Southerly-facing roofs with little to no shade and enough space to fit a solar panel system are ideal for installing solar. However, in many cases there are workarounds if your home doesn’t have the ideal solar roof. Contact us to learn more about all of your options; all installation offers are based on images of your actual roof.

3.4 What size solar energy system should I get?

The size of your solar energy system will depend on how much electricity you use on a monthly basis, as well as the space availability where you live. Take a look at your past electricity bills and contact us to determine the best system size for your needs.

4. Biogas

4.1 Why is it beneficial to produce biogas?

Utilization of waste from an enterprise always costs money.

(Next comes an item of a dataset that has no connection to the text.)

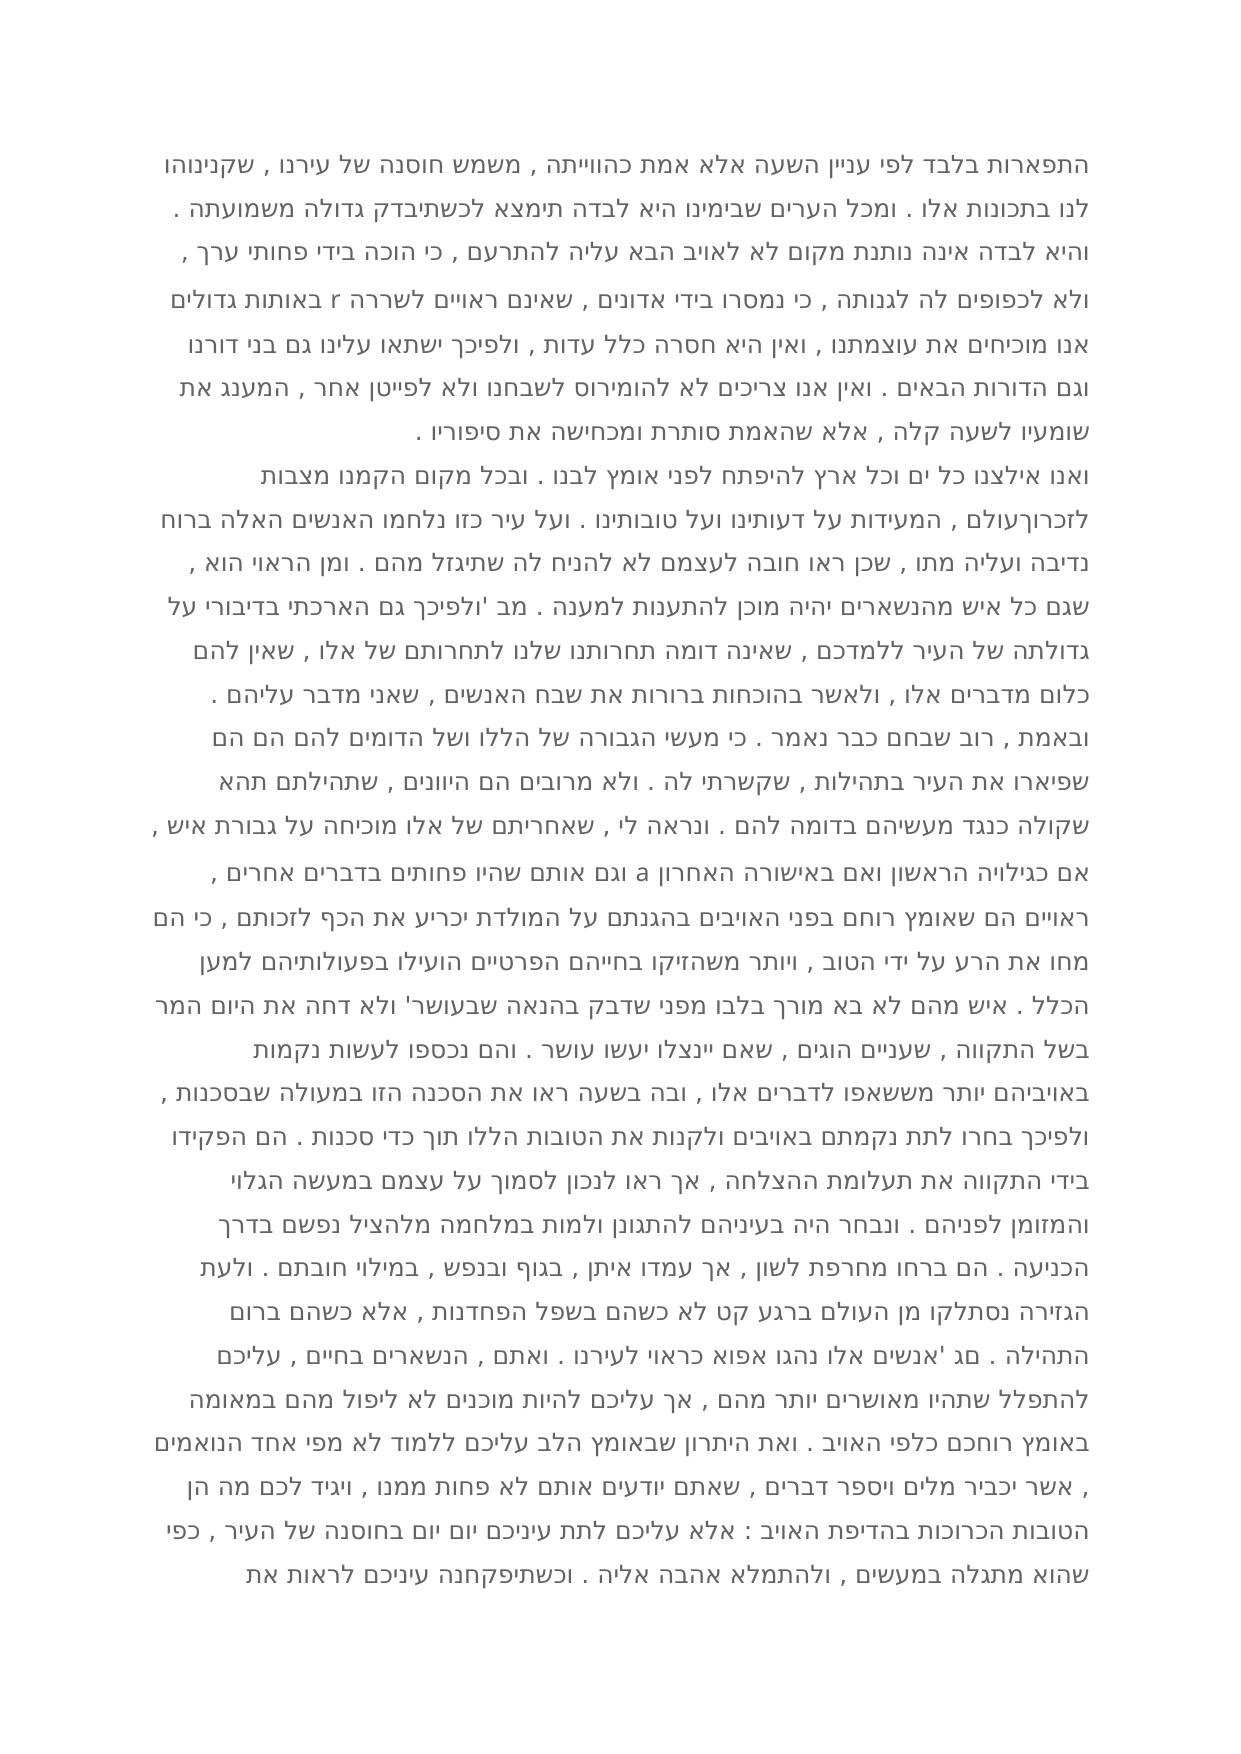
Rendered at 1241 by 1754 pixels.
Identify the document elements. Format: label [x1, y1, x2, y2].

text [150, 150, 1090, 1589]
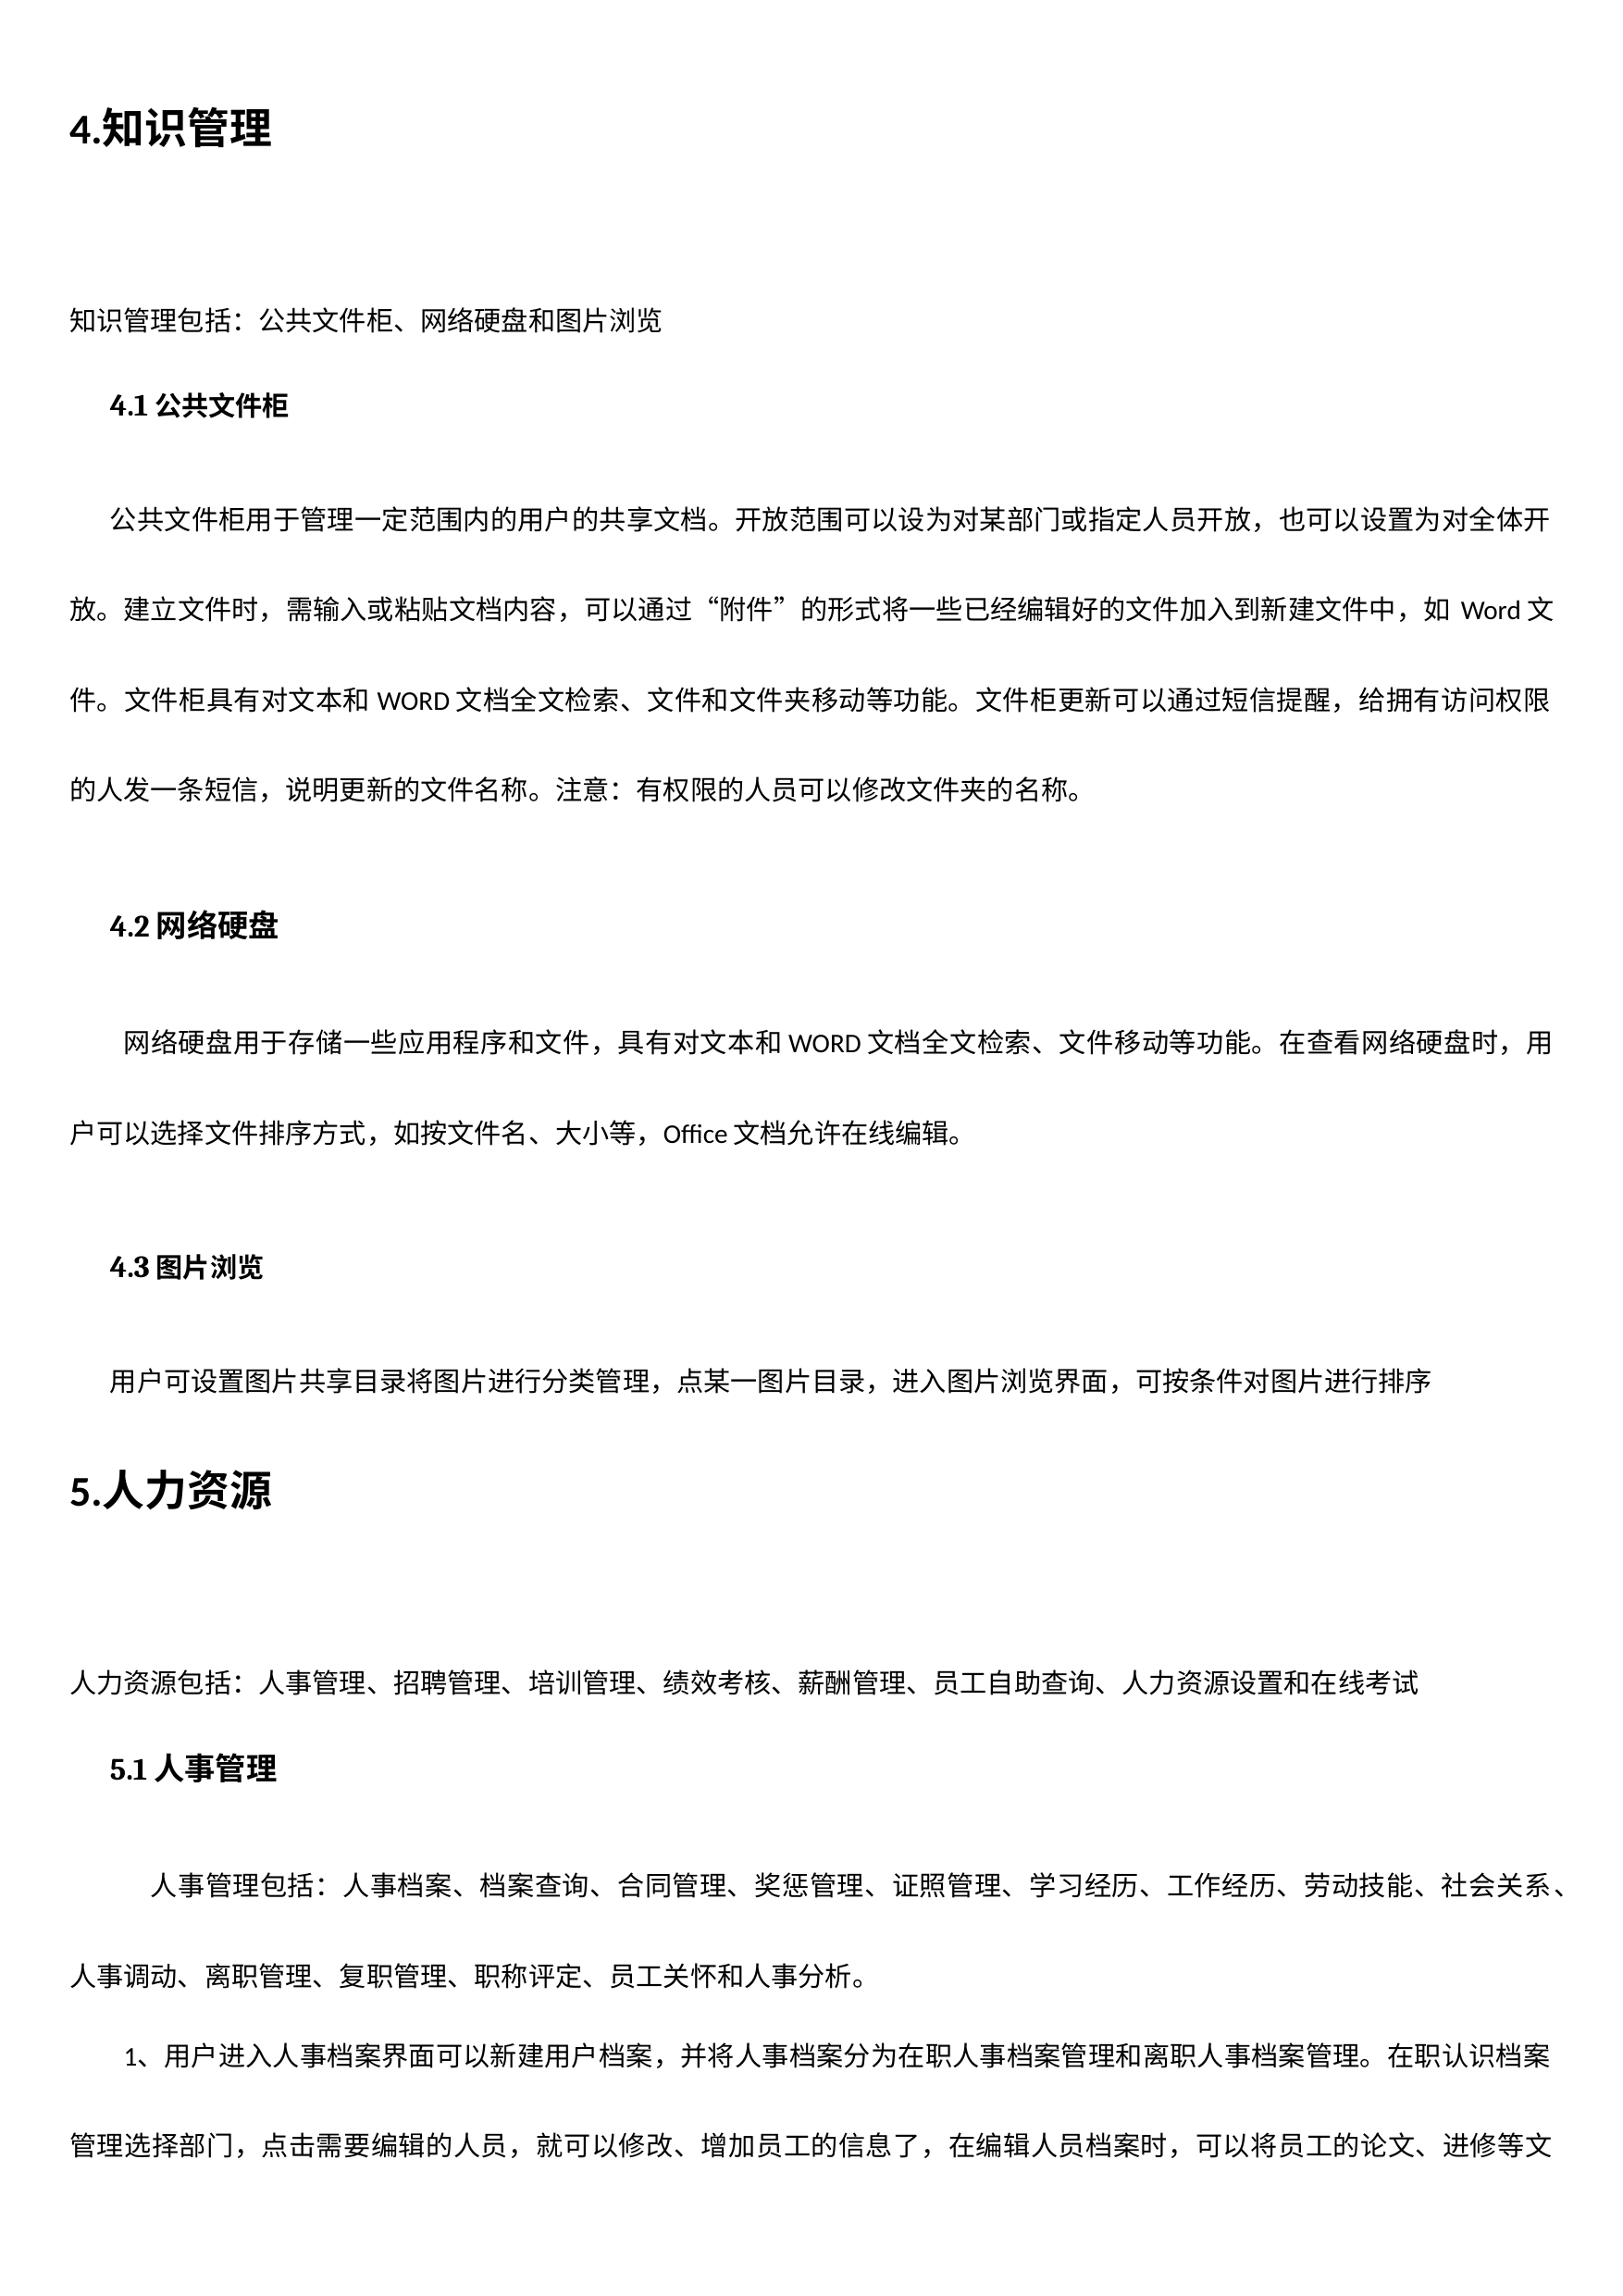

If utilization does not cost anything, then it’s probably about creating an environmental hazard. Together with the construction of a biogas complex for the purpose of utilization of industrial waste, a potential profit center is being created at the same time.
For example, cattle manure is not considered to be a waste, but fertilizer on the farm. The Biogas Complex allows a farmer to benefit from the production of biogas, while reducing the level of odors and increasing the quality of organic fertilizers.
In the agro-industrial complex, the biogas complex can be used as the primary waste processing of a particular enterprise, and biogas – to compensate for some energy costs of the enterprise and reduce the amount of recycling of waste.

4.2 What happens to raw materials after biogas production?

Despite the common opinion that the amount of input raw material to fermentation corresponds to the volume of raw material after it, the quality of the raw material improves (virtually no odor, improved fertilizer properties, reduced organic loading and degree of contamination).
The raw material can be divided into solid and liquid fractions, it can also be used as organic bio fertilizer for fields.

4.3 What kinds of waste can produce biogas?

Any kind of organic raw material has the potential of biogas production: crop and livestock waste products, food and processing industries, sugar factories, meat processing plants and slaughterhouses, brewing, etc.
Types of raw materials, with a high content of fibers, for example, wood, are complex and practically unsuitable for biogas production.